ECLI:NL:RBLIM:2016:11588
Rechtbank Limburg
- Wraking
- E. van Unen
- J.H. Klifman
- J.S. Holthuis
- Rechtspraak.nl
Wraking van rechter wegens schijn van vooringenomenheid tijdens onderzoek ter terechtzitting
In deze zaak heeft de Rechtbank Limburg op 21 juli 2016 uitspraak gedaan over een wrakingsverzoek van een gedetineerde, die zich in een strafzaak bevond. De verzoeker, vertegenwoordigd door zijn advocaat mr. C.M. Peeperkorn, verzocht om wraking van mr. F.M. van Maanen Winters, de politierechter die betrokken was bij zijn zaak. Het wrakingsverzoek werd ingediend tijdens een openbare zitting op 8 juli 2016, waarin de politierechter een beslissing nam over de voorlopige hechtenis van de verzoeker. De politierechter had in zijn uitspraak de woorden "het feit dat u heeft gepleegd" gebruikt, wat volgens de verzoeker de schijn van vooringenomenheid wekte.

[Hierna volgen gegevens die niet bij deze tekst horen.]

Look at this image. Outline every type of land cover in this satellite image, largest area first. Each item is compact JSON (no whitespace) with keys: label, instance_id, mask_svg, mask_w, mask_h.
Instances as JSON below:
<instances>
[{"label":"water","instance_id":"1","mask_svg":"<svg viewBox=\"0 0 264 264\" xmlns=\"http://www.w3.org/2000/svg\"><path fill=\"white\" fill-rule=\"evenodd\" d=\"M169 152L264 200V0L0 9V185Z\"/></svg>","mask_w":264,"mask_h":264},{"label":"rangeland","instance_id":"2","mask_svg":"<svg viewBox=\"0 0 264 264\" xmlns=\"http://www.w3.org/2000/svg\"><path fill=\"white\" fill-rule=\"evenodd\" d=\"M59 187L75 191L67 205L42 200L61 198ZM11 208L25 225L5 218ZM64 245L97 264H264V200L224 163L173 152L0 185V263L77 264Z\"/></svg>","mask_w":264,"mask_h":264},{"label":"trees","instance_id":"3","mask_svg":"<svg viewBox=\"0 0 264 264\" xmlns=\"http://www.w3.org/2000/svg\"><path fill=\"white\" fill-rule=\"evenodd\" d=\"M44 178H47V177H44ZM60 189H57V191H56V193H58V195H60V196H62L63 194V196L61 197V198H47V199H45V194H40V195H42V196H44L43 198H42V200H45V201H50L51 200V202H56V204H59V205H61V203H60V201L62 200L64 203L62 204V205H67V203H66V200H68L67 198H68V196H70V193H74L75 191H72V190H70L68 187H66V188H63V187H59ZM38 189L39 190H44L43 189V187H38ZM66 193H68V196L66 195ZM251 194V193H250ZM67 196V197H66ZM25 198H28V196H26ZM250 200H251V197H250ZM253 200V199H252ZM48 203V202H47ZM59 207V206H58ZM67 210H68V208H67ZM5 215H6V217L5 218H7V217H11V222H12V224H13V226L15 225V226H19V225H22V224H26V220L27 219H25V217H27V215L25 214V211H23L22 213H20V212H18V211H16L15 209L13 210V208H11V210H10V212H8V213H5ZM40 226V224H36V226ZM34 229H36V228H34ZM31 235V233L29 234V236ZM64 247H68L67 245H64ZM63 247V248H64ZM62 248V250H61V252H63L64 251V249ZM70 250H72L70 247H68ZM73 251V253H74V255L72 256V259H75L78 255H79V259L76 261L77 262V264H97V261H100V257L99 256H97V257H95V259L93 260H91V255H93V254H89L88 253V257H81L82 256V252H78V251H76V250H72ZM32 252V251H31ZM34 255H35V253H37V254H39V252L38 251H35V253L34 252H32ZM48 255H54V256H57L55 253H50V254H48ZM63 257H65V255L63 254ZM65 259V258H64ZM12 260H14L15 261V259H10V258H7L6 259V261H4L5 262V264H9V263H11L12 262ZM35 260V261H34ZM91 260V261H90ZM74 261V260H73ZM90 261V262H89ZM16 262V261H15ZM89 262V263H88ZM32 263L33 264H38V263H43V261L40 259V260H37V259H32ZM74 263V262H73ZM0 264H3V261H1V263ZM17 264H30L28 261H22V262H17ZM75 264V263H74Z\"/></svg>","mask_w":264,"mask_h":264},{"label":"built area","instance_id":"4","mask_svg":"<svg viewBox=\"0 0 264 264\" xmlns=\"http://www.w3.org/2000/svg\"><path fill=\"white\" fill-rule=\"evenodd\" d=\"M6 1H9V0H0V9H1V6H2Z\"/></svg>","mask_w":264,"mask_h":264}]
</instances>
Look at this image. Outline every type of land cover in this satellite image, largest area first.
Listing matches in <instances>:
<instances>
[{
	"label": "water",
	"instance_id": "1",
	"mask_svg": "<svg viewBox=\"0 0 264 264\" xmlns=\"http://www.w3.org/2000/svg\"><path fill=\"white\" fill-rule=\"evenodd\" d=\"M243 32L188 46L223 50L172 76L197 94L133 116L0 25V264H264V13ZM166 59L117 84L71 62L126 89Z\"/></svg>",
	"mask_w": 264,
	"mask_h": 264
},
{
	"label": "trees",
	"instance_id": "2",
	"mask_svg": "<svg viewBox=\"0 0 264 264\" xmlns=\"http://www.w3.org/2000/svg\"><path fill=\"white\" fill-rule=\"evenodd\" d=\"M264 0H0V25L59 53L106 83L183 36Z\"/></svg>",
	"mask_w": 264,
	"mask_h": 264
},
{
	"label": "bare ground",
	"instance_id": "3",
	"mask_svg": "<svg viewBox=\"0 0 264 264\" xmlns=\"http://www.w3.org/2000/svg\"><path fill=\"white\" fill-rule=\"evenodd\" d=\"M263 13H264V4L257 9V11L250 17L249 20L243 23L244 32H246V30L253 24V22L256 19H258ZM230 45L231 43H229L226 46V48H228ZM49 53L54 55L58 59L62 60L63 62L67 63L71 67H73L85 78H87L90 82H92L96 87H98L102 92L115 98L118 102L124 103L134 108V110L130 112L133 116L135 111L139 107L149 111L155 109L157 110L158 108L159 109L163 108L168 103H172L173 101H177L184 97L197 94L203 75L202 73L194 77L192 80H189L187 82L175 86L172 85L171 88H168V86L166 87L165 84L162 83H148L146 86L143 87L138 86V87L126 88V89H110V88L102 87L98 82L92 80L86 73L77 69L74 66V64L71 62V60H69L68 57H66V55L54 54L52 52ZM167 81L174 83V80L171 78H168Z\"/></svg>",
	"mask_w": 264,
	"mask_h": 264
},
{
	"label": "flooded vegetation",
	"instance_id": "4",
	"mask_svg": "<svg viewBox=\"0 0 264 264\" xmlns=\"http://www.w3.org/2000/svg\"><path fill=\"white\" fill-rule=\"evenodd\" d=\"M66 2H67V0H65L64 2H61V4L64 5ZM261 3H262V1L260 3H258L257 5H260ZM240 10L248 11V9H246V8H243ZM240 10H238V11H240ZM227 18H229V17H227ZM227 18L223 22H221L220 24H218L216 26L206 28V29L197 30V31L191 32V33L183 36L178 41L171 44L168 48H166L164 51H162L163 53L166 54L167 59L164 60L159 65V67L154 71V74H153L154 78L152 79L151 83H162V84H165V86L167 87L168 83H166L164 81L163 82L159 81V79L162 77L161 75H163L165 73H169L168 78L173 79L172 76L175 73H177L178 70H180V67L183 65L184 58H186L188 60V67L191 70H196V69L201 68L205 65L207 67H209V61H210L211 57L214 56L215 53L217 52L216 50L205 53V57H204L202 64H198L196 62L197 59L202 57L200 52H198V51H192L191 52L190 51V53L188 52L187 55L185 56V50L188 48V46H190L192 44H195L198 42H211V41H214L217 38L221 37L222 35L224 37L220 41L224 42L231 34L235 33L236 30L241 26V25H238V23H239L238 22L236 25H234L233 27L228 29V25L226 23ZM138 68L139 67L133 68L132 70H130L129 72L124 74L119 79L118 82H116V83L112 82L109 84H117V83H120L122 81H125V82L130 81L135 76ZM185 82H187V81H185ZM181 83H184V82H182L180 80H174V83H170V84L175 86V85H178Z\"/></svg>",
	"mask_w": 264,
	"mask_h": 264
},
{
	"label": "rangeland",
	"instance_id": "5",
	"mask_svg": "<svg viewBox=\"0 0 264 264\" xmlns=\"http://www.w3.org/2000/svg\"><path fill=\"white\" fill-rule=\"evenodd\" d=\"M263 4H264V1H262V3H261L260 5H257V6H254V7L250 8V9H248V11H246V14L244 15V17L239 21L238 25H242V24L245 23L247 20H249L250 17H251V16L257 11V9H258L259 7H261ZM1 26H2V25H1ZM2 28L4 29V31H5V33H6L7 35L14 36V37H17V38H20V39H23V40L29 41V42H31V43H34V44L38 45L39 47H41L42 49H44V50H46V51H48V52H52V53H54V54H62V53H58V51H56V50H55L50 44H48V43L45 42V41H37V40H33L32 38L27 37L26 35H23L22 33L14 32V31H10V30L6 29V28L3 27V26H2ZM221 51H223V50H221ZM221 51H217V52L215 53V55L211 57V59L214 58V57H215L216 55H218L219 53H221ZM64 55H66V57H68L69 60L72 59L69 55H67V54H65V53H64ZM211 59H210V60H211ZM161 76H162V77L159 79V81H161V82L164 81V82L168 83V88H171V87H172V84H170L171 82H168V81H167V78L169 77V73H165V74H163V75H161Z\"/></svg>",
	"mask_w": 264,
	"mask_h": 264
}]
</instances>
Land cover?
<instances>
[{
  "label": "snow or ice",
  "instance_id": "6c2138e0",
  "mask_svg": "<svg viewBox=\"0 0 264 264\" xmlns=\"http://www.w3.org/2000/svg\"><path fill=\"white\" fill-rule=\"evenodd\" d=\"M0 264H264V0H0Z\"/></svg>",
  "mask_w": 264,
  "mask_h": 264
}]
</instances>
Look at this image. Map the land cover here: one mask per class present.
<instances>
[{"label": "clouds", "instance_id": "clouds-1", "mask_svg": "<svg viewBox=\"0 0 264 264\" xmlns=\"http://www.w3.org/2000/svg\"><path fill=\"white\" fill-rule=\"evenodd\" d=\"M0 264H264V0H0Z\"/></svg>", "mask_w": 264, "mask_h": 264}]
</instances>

De wrakingskamer heeft op 21 juli 2016 de behandeling van het verzoek tot wraking voortgezet, waarbij de verzoeker niet aanwezig was, maar zijn raadsvrouw wel. De wrakingskamer heeft de opmerkingen van de politierechter in de context van de fase van het onderzoek ter terechtzitting beoordeeld. De kamer kwam tot de conclusie dat de opmerking van de rechter de schijn van vooringenomenheid had gewekt, wat leidde tot een objectief gerechtvaardigde twijfel aan de onpartijdigheid van de rechter.
Daarom heeft de wrakingskamer het verzoek tot wraking toegewezen. De beslissing werd genomen door een meervoudige kamer, bestaande uit de voorzitter mr. E. van Unen en de leden mr. J.H. Klifman en mr. J.S. Holthuis, met mr. C.K. Spronk als griffier. De beschikking werd in het openbaar uitgesproken op dezelfde dag.